Ahora que comienza un nuevo curso se hace extraño el ajetreo de los arúspices mediáticos que giran en torno al cuerpo inerte de las encuestas demoscópicas como si se tratasen de animales sacrificados a los que hubiese que analizar las vísceras para predecir cuántas batallas le quedan por ganar a Pedro Sánchez. Esa necesidad tan temprana por adivinar qué pasará podría denotar algo parecido al ansia por verlo caer, si no denotase desesperanza. Y es normal que la denote, además, teniendo en cuenta que Sánchez lleva sin ganar una batalla desde que ganó la investidura y que de hecho ni siquiera importa, pues esa es la única victoria que de verdad le sirve.
La situación es bien sencilla en su complejidad y desmiente a todos los que, vaciados de palabras y de referencias con las que entender profundamente al personaje, se abandonan a la exaltación de sus "virtudes" como si estuviesen describiendo a ese verdugo futbolístico que parece favorito para ganar la Champions. Sánchez no tiene más virtudes que una audacia psicopática que cabalga a lomos del oportunismo. Y es difícil concretar en qué medida habría podido llegar a desembridarla tanto sin la contribución sesuda de todos esos nuevos maquiavelos que hablan como si las democracias pudieran sobrevivir promocionando a príncipes.

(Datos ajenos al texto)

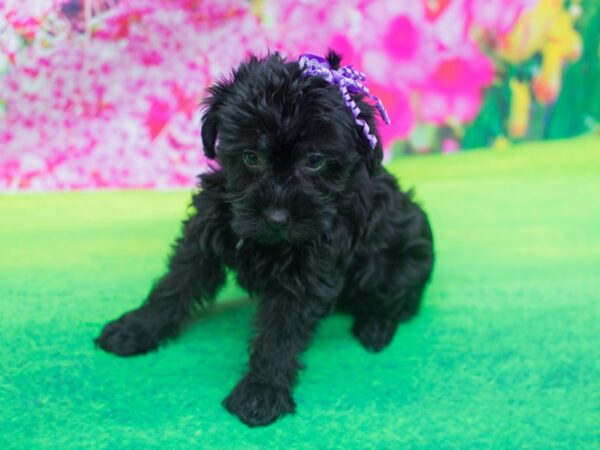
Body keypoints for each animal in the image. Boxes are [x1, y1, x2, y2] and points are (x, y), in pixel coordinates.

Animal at [96, 51, 434, 428]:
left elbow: (280, 332)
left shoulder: (306, 272)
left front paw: (262, 391)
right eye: (250, 157)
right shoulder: (204, 234)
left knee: (401, 300)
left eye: (315, 161)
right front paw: (136, 328)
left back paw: (375, 327)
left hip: (402, 262)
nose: (276, 217)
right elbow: (176, 284)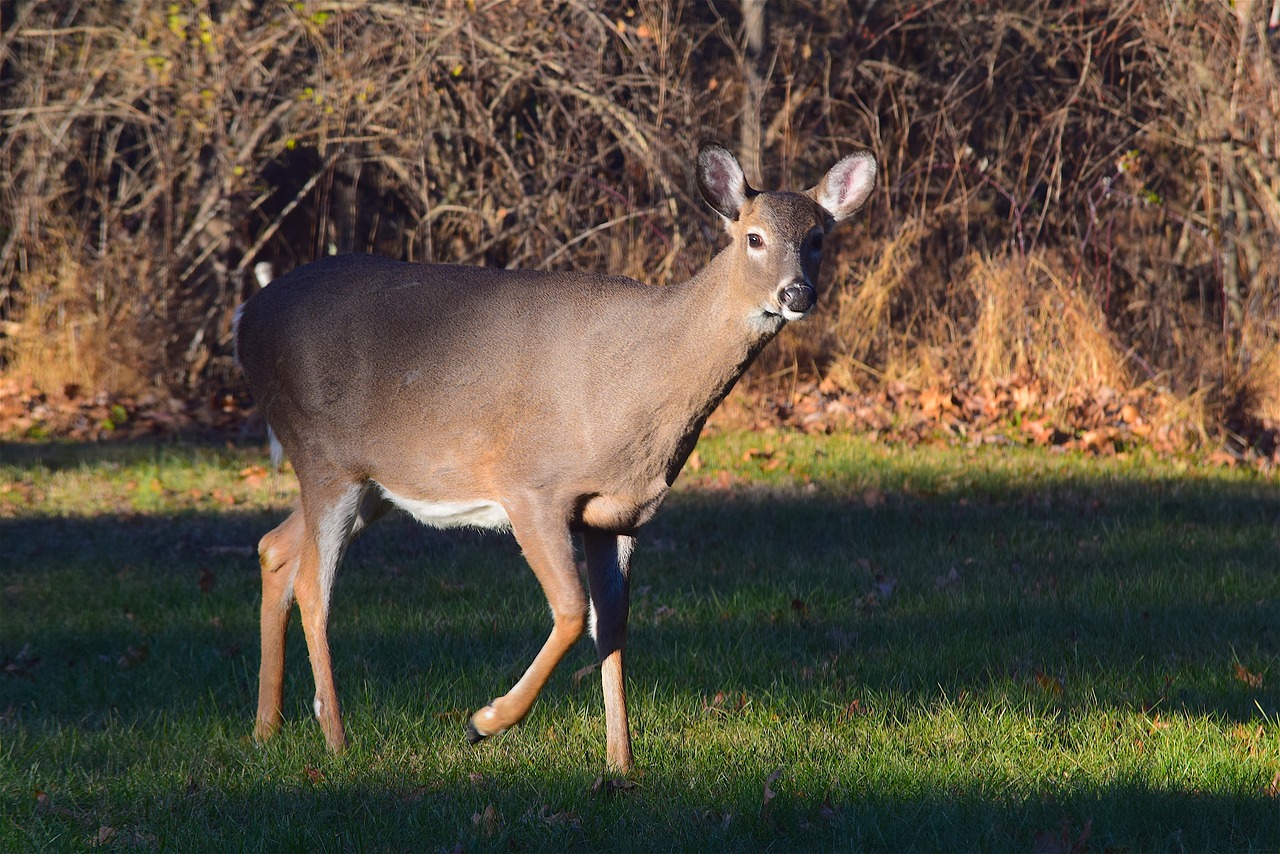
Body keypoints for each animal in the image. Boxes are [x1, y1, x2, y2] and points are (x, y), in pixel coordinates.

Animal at [235, 145, 875, 773]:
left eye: (818, 238)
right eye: (754, 237)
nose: (796, 294)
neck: (641, 393)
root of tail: (245, 322)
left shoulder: (621, 514)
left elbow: (611, 623)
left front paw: (621, 764)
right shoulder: (532, 487)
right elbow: (570, 610)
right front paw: (486, 721)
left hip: (374, 484)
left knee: (274, 548)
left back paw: (266, 729)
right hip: (324, 455)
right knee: (314, 585)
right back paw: (336, 740)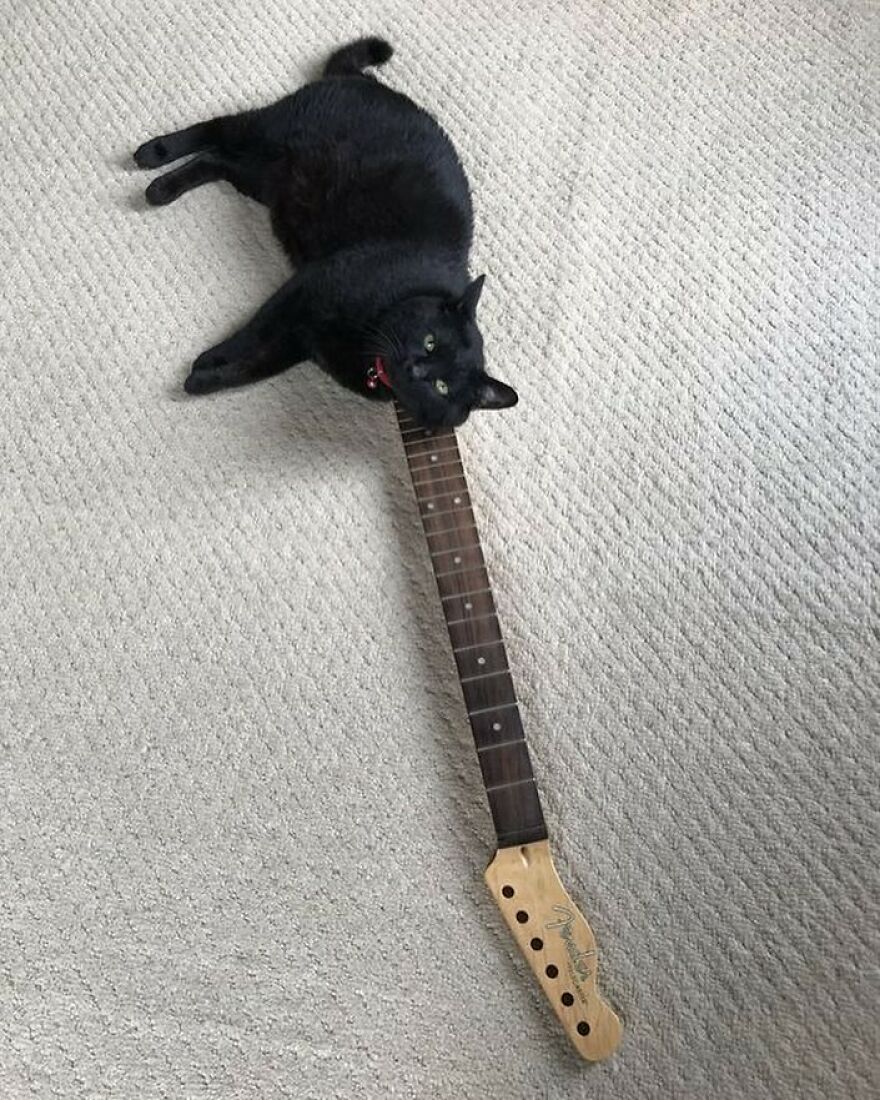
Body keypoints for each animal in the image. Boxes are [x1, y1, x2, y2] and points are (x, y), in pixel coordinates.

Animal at [134, 38, 519, 426]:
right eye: (430, 341)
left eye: (442, 387)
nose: (414, 369)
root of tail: (362, 80)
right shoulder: (304, 290)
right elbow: (250, 335)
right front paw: (210, 360)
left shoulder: (300, 338)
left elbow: (255, 367)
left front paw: (202, 380)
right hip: (270, 132)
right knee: (218, 128)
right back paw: (154, 156)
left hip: (268, 177)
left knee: (217, 160)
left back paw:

Pocos consuelos quedan para los desesperados más que la certeza de que en la desesperanza ya no hay esperanza que perder. Y así uno se ve casi resignado, paseando por entre las columnas de los periódicos con la extraña sensación de llevar recorriendo desde hace años las mismas calles de un deja vu eterno; como si se hubiese producido un bug en el Mátrix que debía configurar las consecuencias que cosechan los Gobiernos insolventes y, debido a eso, nada terminase de derrumbarse del todo pero permaneciese en estado de demolición; como si todos los mañanas pareciesen apuntar al mismo fin pero ese fin no pudiese llegar nunca, porque hay finales que jamás han sido escritos. Como si en serio fuese Sánchez quien tuviese la potestad para escribirlo como le parezca.
Lo cierto es que cada vez existen más motivos políticos y judiciales que impiden sostener racionalmente semejante estado de enajenación desconsolada, pero si algo han demostrado los feligreses del PSOE es que no existe escándalo ni candidato corrupto que pueda hacer caer el suelo de voto del partido más allá de lo que pudo permitirlo su competencia con Podemos en aquellos tiempos en los que Podemos no se había destapado como un meme. Existe la posibilidad, nos dice la razón, de que la extrema debilidad de un presidente nefasto, cobarde y absolutamente sitiado termine por hacerle cambiar de opinión y abandonar el poder de alguna forma. El problema es que lo más racional también, teniendo en cuenta su carácter, es que esa forma consista en encerrarse dentro del Estado, agarrarse a un barril de pólvora y volarlo con nosotros dentro.